Thank you so much, Catherine! You and Gavin are the topic of an upcoming blog of mine because of the incredible, awesome experience you provided Jocelyn and me this last weekend. Our desire to do something out of the ordinary for you two started with the extraordinary way you guys took care of us! Stay tuned!
Isn’t it wonderful how the universe works..yesterday morning I scribbled down on my post-it. What is Loyalty? I searched the library yesterday evening for some tools and insight, couldn’t get any on the specific nature of ‘Relationship Loyalty’, but I think that some of the same needs apply, no matter what the situation. I admire you so much and you have great insight and advice. Blesses, Wellness & Light.
You’re right Nada: relationships loyalty is universal, regardless if the nature of the relationship is business or personal.
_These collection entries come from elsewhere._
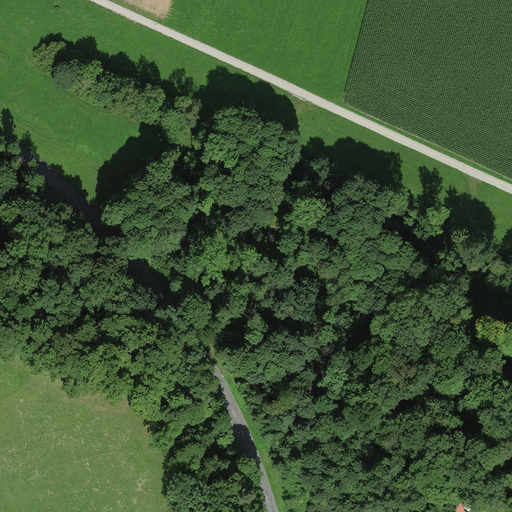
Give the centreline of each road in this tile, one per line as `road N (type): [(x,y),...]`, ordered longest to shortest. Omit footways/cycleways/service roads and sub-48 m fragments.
road 1 (tertiary): [(0,140),(108,231),(191,333),(226,392),(270,511)]
road 2 (track): [(511,189),(100,0)]
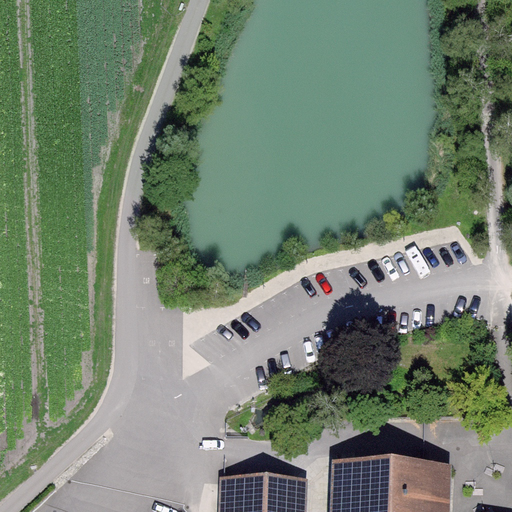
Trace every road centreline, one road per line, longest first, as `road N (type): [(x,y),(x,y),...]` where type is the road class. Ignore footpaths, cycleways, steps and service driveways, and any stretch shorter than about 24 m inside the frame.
road 1 (unclassified): [(200,0),(135,189),(122,393)]
road 2 (track): [(511,437),(456,448),(217,457)]
road 3 (unclassified): [(481,0),(499,286)]
road 4 (track): [(122,393),(4,511)]
road 5 (track): [(499,286),(511,410)]
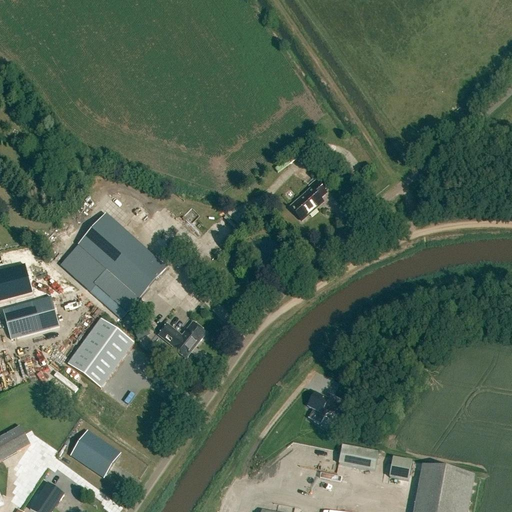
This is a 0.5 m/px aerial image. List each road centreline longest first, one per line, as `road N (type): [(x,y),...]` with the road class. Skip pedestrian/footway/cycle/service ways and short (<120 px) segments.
road 1 (unclassified): [(130,511),(295,280),(511,85)]
road 2 (track): [(511,281),(438,286),(368,317),(333,344),(254,447),(243,480)]
road 3 (track): [(511,224),(482,220),(413,232),(261,322)]
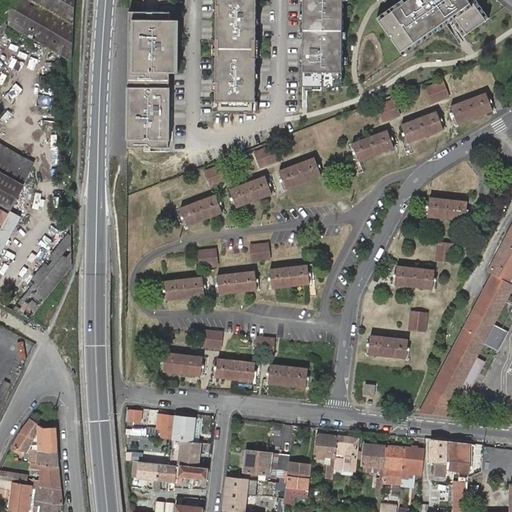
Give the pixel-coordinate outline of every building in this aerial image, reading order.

My mother used to say, “It’s easy to be an angel when no one ruffles your wings!” Likewise, many people think they have a loyal relationship when in fact they have a relationship in which they are satisfied. LOYALTY endures hardships and challenges, and trying times actually strengthen the loyalty; SATISFACTION suffers when it meets hardships and challenges, and trying times kill satisfaction that ISN’T ROOTED IN LOYALTY!
I would recommend Scott for speaking. He helps you to learn something but adds some comedy to it. Well he is my step dad so of course I would recommend him but you should see him speak!